Besarnya iuran bulanan tergantung tingkat kelas perawatan yang dipilih. Perbedaannya hanya pada fasilitas ruang perawatan dan bukan pada kualitas atau standar pelayanan medisnya. Sejak 1 April 2016, iuran bulanan BPJS kesehatan kelas 1 ditetapkan sebesar Rp80.000,00, kelas 2 sebesar Rp59.500,00, dan kelas 3 sebesar Rp25.500,00.
Iuran peserta BPJS yang tidak mampu akan dibayarkan oleh pemerintah. Sedangkan untuk warga yang mampu, dapat membayar secara mandiri atau melalui pemberi kerja. Setelah mulai membayar iuran, barulah Anda bisa menggunakannya untuk berobat di fasilitas-fasilitas kesehatan yang bermitra dengan BPJS.
Penderita diabetes dijamin oleh BPJS
Sedari awal, baik penderita prediabetes maupun diabetes sudah dijamin dalam program JKN. Akan tetapi, Anda perlu memahami dan mengikuti prosedurnya karena program ini mensyaratkan rujukan berjenjang.
Pertama-tama, Anda perlu mendatangi fasilitas kesehatan tingkat primer (FKTP) seperti puskesmas atau layanan primer swasta yang bermitra dengan BPJS. Bila perlu penanganan lebih lanjut, baru akan dirujuk ke fasilitas kesehatan tingkat sekunder seperti rumah sakit.
Selama sesuai dengan indikasi, semua jenis pemeriksaan, perawatan, dan terapi diabetes akan dijamin oleh BPJS. Obat oral, terapi insulin, dan rawat inap pun sudah termasuk di dalamnya.

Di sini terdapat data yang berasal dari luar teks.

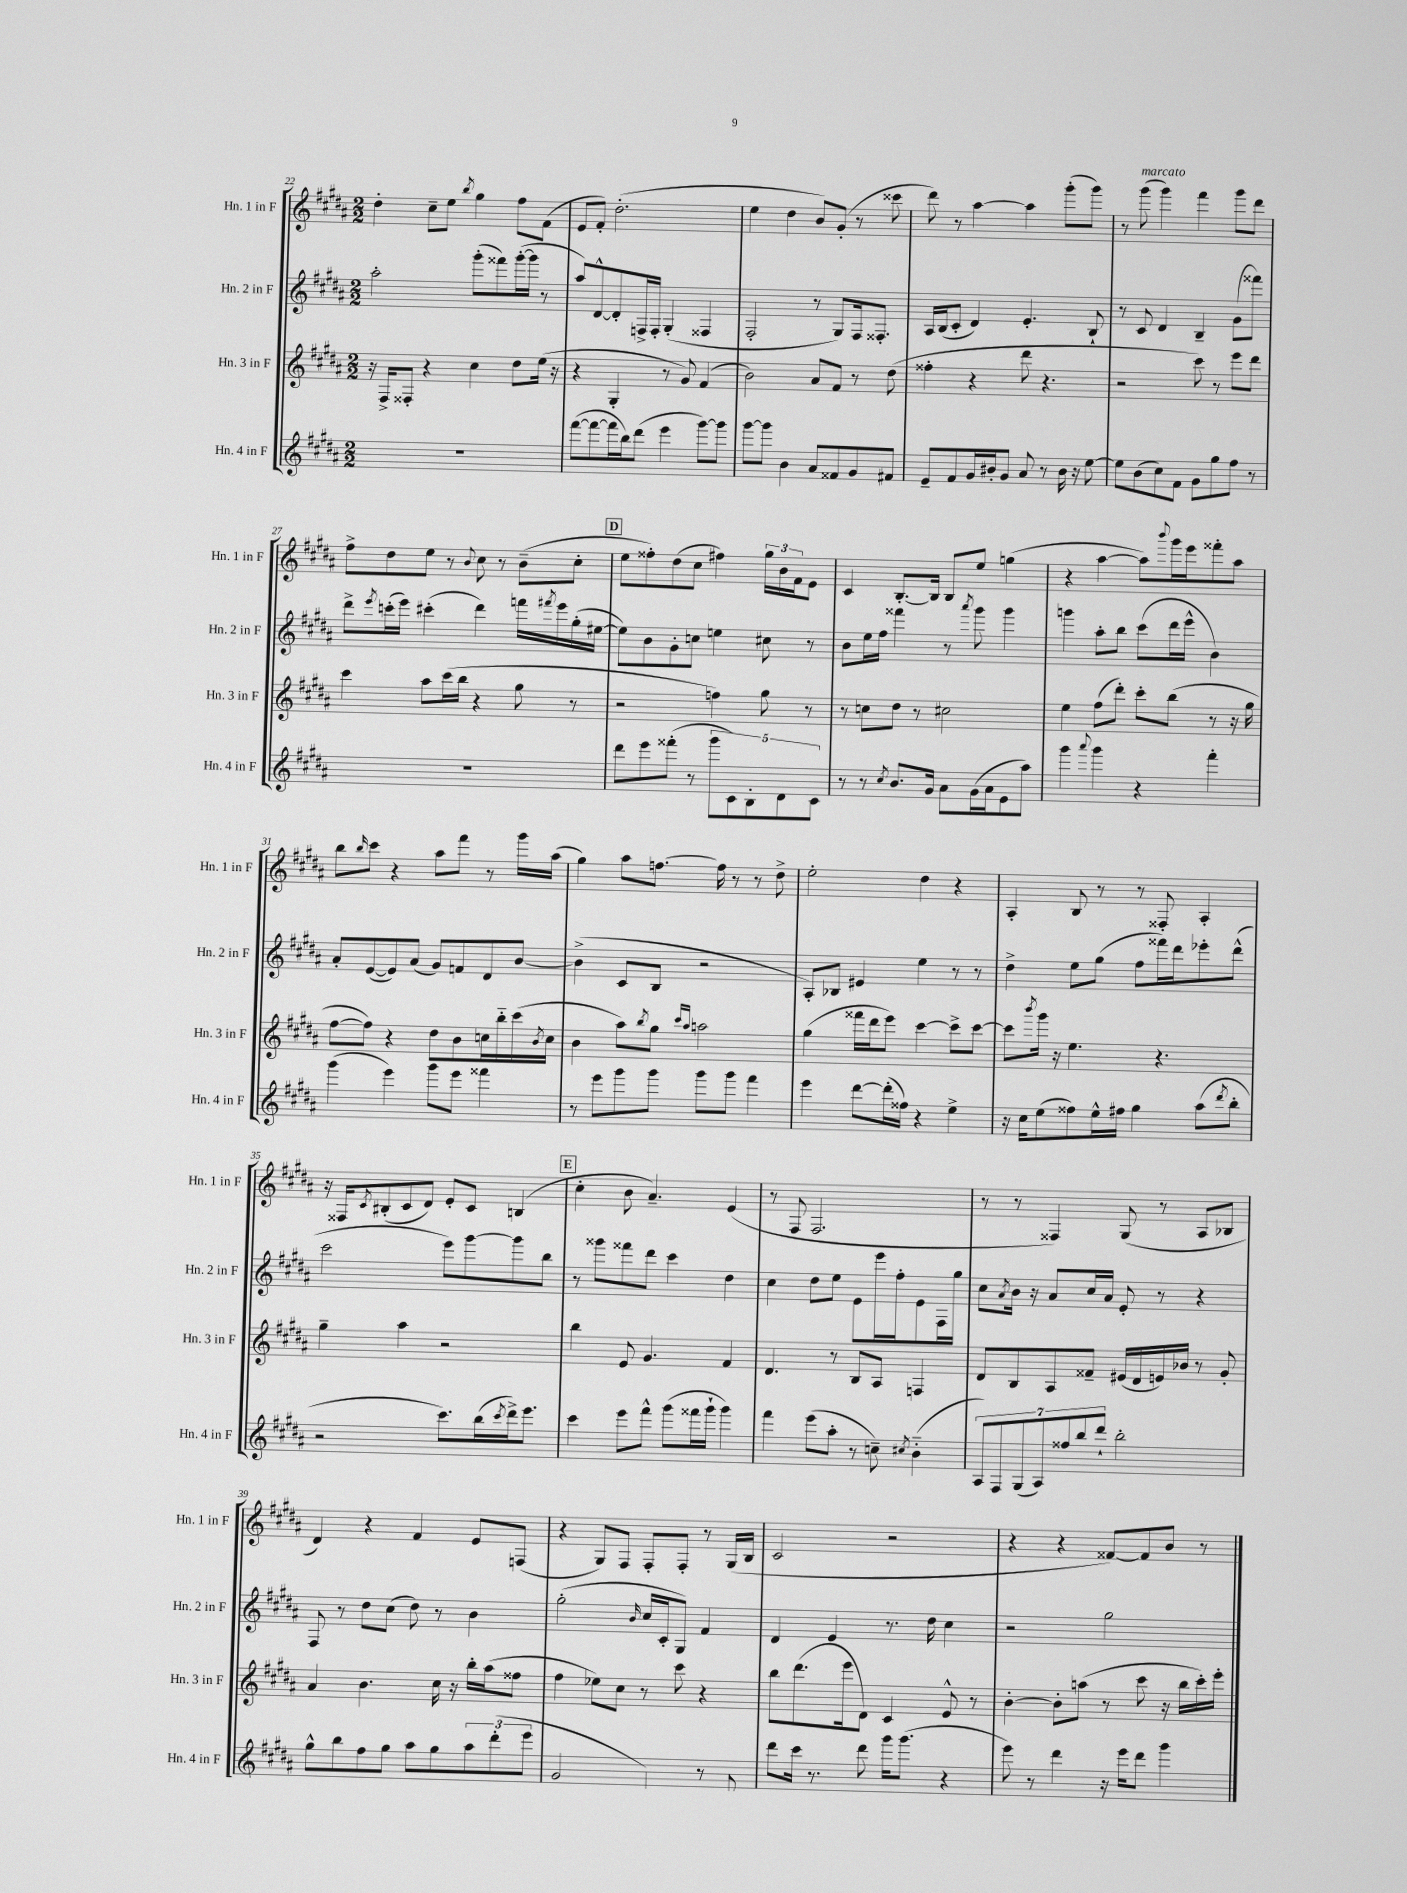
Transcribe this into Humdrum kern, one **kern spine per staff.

**kern	**kern	**kern	**kern
*staff4	*staff3	*staff2	*staff1
*clefG2	*clefG2	*clefG2	*clefG2
*k[f#c#g#d#a#]	*k[f#c#g#d#a#]	*k[f#c#g#d#a#]	*k[f#c#g#d#a#]
*M2/2	*M2/2	*M2/2	*M2/2
1r	16r	2aa#'	4dd#'
.	16F#^	.	.
.	8F##'	.	.
.	4r	.	8cc#~
.	.	.	8ee
.	.	.	8qbb
.	4cc#	(8ggg#'	4gg#
.	.	8fff##)	.
.	8dd#	([16ggg#'	8ff#
.	.	16ggg#]	.
.	(16ee	8r	(8f#
.	16r	.	.
=	=	=	=
([8fff#	4r	8aa#)	8e
8fff#_	.	[8d#^^	8f#')
16fff#]	4G#'	8d#']	(2.dd#'
16bb)	.	.	.
(8ddd#	.	16F^	.
.	.	16F'	.
4eee	8r	(4G#'	.
.	8g#)	.	.
[8ggg#)	(4f#	4F##	.
8ggg#]	.	.	.
=	=	=	=
[8ggg#	2b)	2F#'	4ee
8ggg#]	.	.	.
4b	.	.	4dd#
8a#	8a#	8r	8b)
8f##	8f#	8G#)	(8g#'
8g#	8r	16F#	8r
.	.	8.F##'	.
8f#	(8dd#	.	8ccc##
=	=	=	=
8e~	4ff##'	16A#	8ddd#)
.	.	(16B	.
8f#	.	8c#'	8r
16g#	4r	4d#)	[4aa#
16b#'	.	.	.
8g#	.	.	.
8a#	8ddd#	4.e'	4aa#]
8r	4.r	.	.
16b#	.	.	(8ggg#'
16r	.	.	.
[8ee	.	8B`	8ggg#)
=	=	=	=
8ee]	2r	8r	8r
(8b	.	8c#	(8ggg#
8cc#)	.	4d#	4ggg#)
8f#	.	.	.
8g#	8ccc#)	4B~	4fff#
8gg#	8r	.	.
8ff#	8eee	(8g#	8ggg#
8r	8ddd#	8fff##)	8ddd#
=	=	=	=
1r	4ccc#	8ddd#^	8ff#^
.	.	8qeee	.
.	.	(16ccc'	8dd#
.	.	16eee)	.
.	8aa#	(4ccc#'	8ee
.	(16ccc#	.	8r
.	16bb	.	.
.	.	.	8qqb
.	4r	4ddd#)	8cc#
.	.	.	8r
.	8gg#	16fff	(8b~
.	.	8qfff#	.
.	.	16eee	.
.	8r	(16gg#'	8cc#'
.	.	[16ee#	.
=	=	=	=
8ddd#	2r	8ee#])	8ee
8eee	.	8b	8ff##')
(8fff##'	.	8g#'	(8dd#
8r	.	8cc	8cc#
10ggg#	4ff)	4ee	4ff#)
10c#)	.	.	.
10B'	.	.	.
.	8gg#	8cc#	24gg#
.	.	.	24b
10d#	.	.	.
.	.	.	24f#
.	8r	8r	8e
10c#	.	.	.
=	=	=	=
8r	8r	8b	4c#
8r	8cc	16ee	.
.	.	16ff#	.
8qcc#	.	.	.
8.b	8dd#	4fff##	[8.B'
.	8r	.	.
16g#	.	.	16B]
8a#	2cc#	8r	8B
.	.	8qaaa#	.
(16g#	.	8ggg#	8ee
16a#	.	.	.
8e	.	4ggg#	(4gg
8aa#)	.	.	.
=	=	=	=
4ggg#	4ee	4ggg	4r
8qqaaa#	.	.	.
4ggg#	(8ff#	8aa#'	[4aa#
.	8ddd#')	8bb	.
4r	8ccc#'	(8ccc#	8aa#])
.	.	.	8qqbbb
.	(8bb	16ddd#	16ggg#
.	.	16eee^^	16eee
4fff#'	8r	4b)	8fff##'
.	16r	.	8aa#
.	16gg#	.	.
=	=	=	=
(4ggg#	[8ff#	8a#'	8bb
.	.	.	16qqbb
.	8ff#])	([8e	8ccc#
4eee)	4r	8e])	4r
.	.	(8a#	.
8ggg#	8dd#	8g#)	8aa#
8eee	8b	8f	8fff#
4fff##	16cc	8d#	8r
.	16bb'~	.	.
.	(16ccc#	[8b	16ggg#
.	8qb	.	.
.	16cc	.	(16aa#
=	=	=	=
8r	4b	(4b^]	4gg#)
8eee	.	.	.
8ggg#	8aa#)	8c#	8aa#
.	8qbb	.	.
8ggg#	8gg#	8B	[8.ff
.	16qqccc#	.	.
.	16qqaa#	.	.
8ggg#	2aa	2r	.
.	.	.	16ff]
8ggg#	.	.	8r
4fff#	.	.	8r
.	.	.	8dd#^
=	=	=	=
4eee	(4gg#	8A#')	2ee'
.	.	8B-	.
[8ddd#	16fff##	4e#	.
.	16ddd#	.	.
(16ddd#']	8eee)	.	.
16ff##)	.	.	.
4r	[4ccc#	4ee	4dd#
4ee^	8ccc#^]	8r	4r
.	[8ccc#	8r	.
=	=	=	=
16r	8ccc#]	4dd#^	4A#'
16cc#	.	.	.
.	8qbbb	.	.
(8ee	16ggg#	.	.
.	16r	.	.
8ff##)	4.ee	8ee	8B
16ee^^	.	(8gg#	8r
16ff#	.	.	.
4gg#	.	8ff#	8r
.	4.r	16fff##)	8F##'
.	.	16ddd#	.
(8aa#	.	8eee-'	4A#'
8qddd#	.	.	.
8bb'	.	(8ddd#^^	.
=	=	=	=
2r	4gg#~	2ccc#	16r
.	.	.	16F##
.	.	.	8qc#
.	.	.	(8B#'
.	4aa#	.	8c#
.	.	.	8d#)
8.ccc#)	2r	8eee)	8e'
.	.	[8ggg#	8c#
(16bb	.	.	.
8qccc#	.	.	.
16ddd#^)	.	8ggg#]	(4B
8.eee	.	.	.
.	.	8bb	.
=	=	=	=
4ccc#	4bb	8r	4cc#'
.	.	8ggg##	.
8eee	8e	8fff##	8b
8fff#^^	4.g#	8ddd#	4.a#~)
(8ggg#	.	4ccc#	.
16fff##	.	.	.
16ggg#`	.	.	.
4ggg#)	4f#	4dd#	(4e
=	=	=	=
4fff#	4.d#	4cc#	8r
.	.	.	8F#
(8eee	.	8dd#	2.F#
8aa#'	8r	8ee	.
8r	8B	8e	.
8cc~)	8A#	16eee	.
.	.	16ff#'	.
8qcc#	.	.	.
(4b'~	4F	8e	.
.	.	16F#	.
.	.	16gg#	.
=	=	=	=
14A#)	8d#	8cc#	8r
14F#	.	.	.
.	.	8qa#	.
.	8B	16b	8r
(14G#	.	.	.
.	.	16r	.
14A#)	.	.	.
.	8A#	8a#	4F##)
14ff##	.	.	.
14bb	.	.	.
.	8f##~	16cc#	.
14ddd#`	.	.	.
.	.	16a#	.
2bb'	(16e#	8e'	(8G#
.	16d#	.	.
.	16e)	8r	8r
.	16b-	.	.
.	8r	4r	8A#
.	8g#'	.	8B-
=	=	=	=
8gg#^^	4a#	8F#	4d#)
8bb	.	8r	.
8ff#	4.b	8dd#	4r
8gg#	.	(8cc#	.
8aa#	.	8dd#)	4f#
8gg#	16cc#	8r	.
.	16r	.	.
12aa#	16bb'	4b	8e
.	(16aa#	.	.
(12ddd#'	.	.	.
.	8ff##	.	(8F
12eee	.	.	.
=	=	=	=
2g#	4ff#	(2gg#'	4r
.	8ee-)	.	8G#)
.	8cc#	.	8F#
.	.	16qqb	.
4B')	8r	16cc#	8F#'
.	.	16c#'	.
.	8ccc#	8G#)	8F#'
8r	4r	4f#	8r
8G#'	.	.	(16G#
.	.	.	16B
=	=	=	=
8ddd#	8bb	4d#	2c#
16ccc#	(8.ddd#	.	.
8.r	.	.	.
.	.	4e	.
.	16eee	.	.
8ddd#	8d#)	.	.
16ggg#	4c#	8.r	2r
(8.ggg#	.	.	.
.	.	16dd#	.
4r	8e^^	4cc#	.
.	8r	.	.
=	=	=	=
8eee)	[4b'	2r	4r
8r	.	.	.
4ddd#	8b']	.	4r
.	(8aa	.	.
16r	8r	2gg#	[8f##)
16eee	.	.	.
8ddd#	8ccc#	.	8f##]
4ggg#	16r	.	8b
.	16bb	.	.
.	16ccc#')	.	8r
.	16eee'	.	.
==	==	==	==
*-	*-	*-	*-
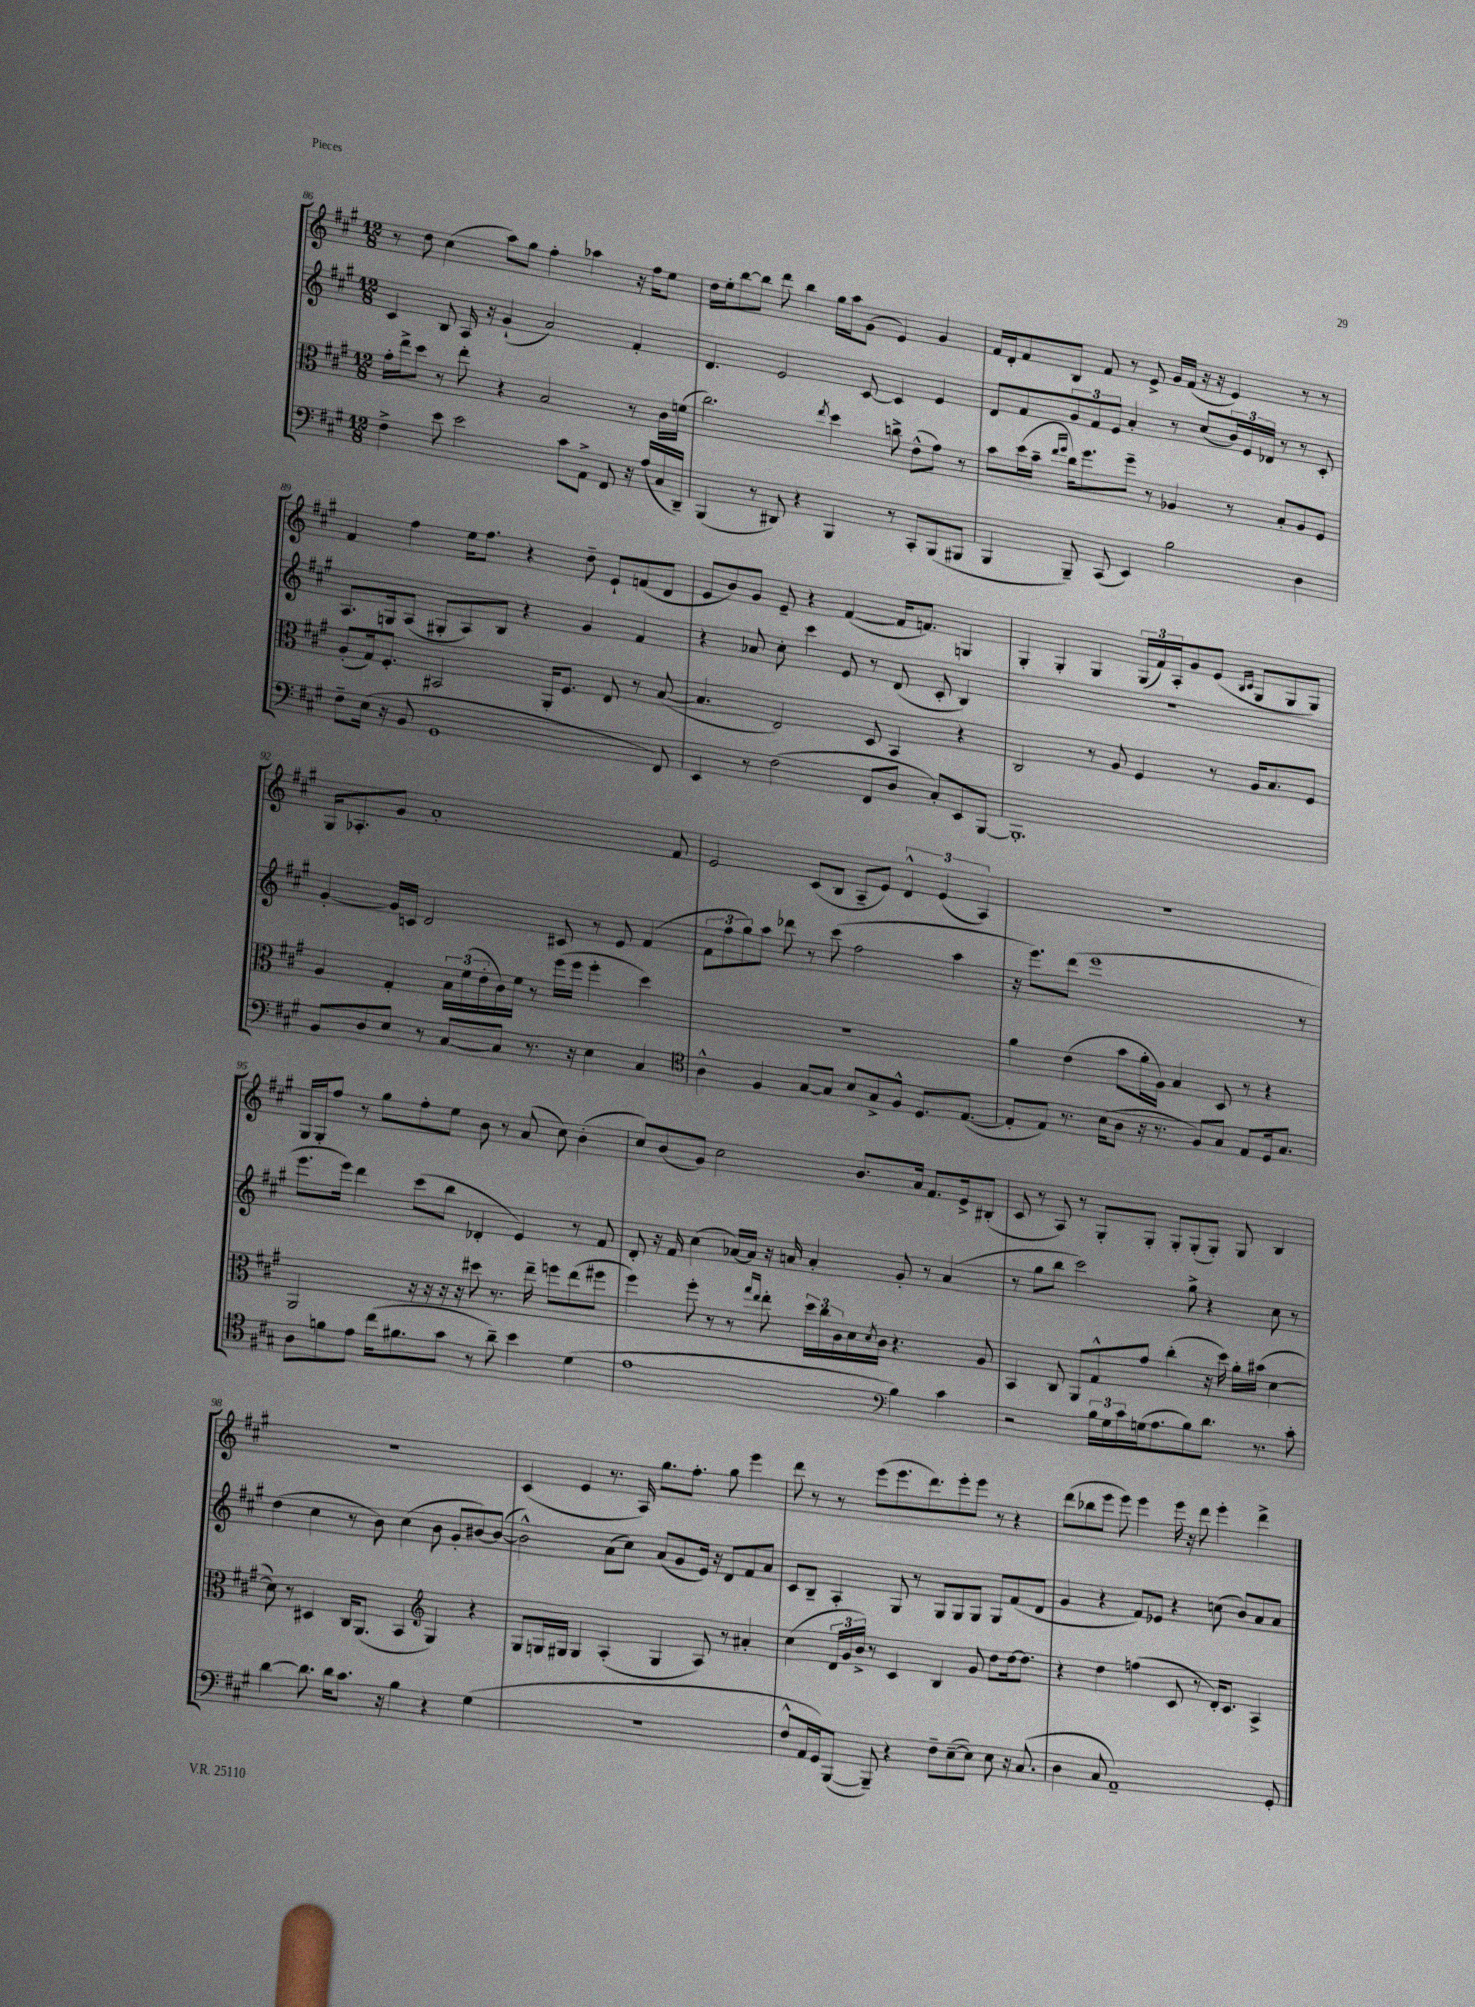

Untuk obat oral dan suntik, yang dijamin hanyalah yang tertera di dalam formularium nasional, yakni daftar obat dan terapi yang diakui oleh BPJS. Ini sudah mencakup sebagian besar obat antidiabetes yang umum dipakai maupun terapi insulin. Bila kemudian Anda diberikan obat atau terapi di luar formularium nasional, maka Anda harus membayar lebih.
Anda juga perlu tahu bahwa pembiayaan untuk pengobatan diabetes melalui program BPJS ini menggunakan sistem paket. Umumnya ini hanya berlaku untuk terapi dan pengobatan standar, yang belum memasuki tahap lanjut atau komplikasi berat. Jika sudah terjadi komplikasi berat, biaya pengobatan akan melebihi paket yang ditentukan. Kemungkinan besar Anda harus membayar selisihnya.
Inilah mengapa, mencegah selalu lebih baik daripada mengobati. Meski penderita diabetes dijamin oleh BPJS, mencegah kemunculan serta perburukan diabetes tetap menjadi upaya terbaik untuk menekan biaya kesehatan.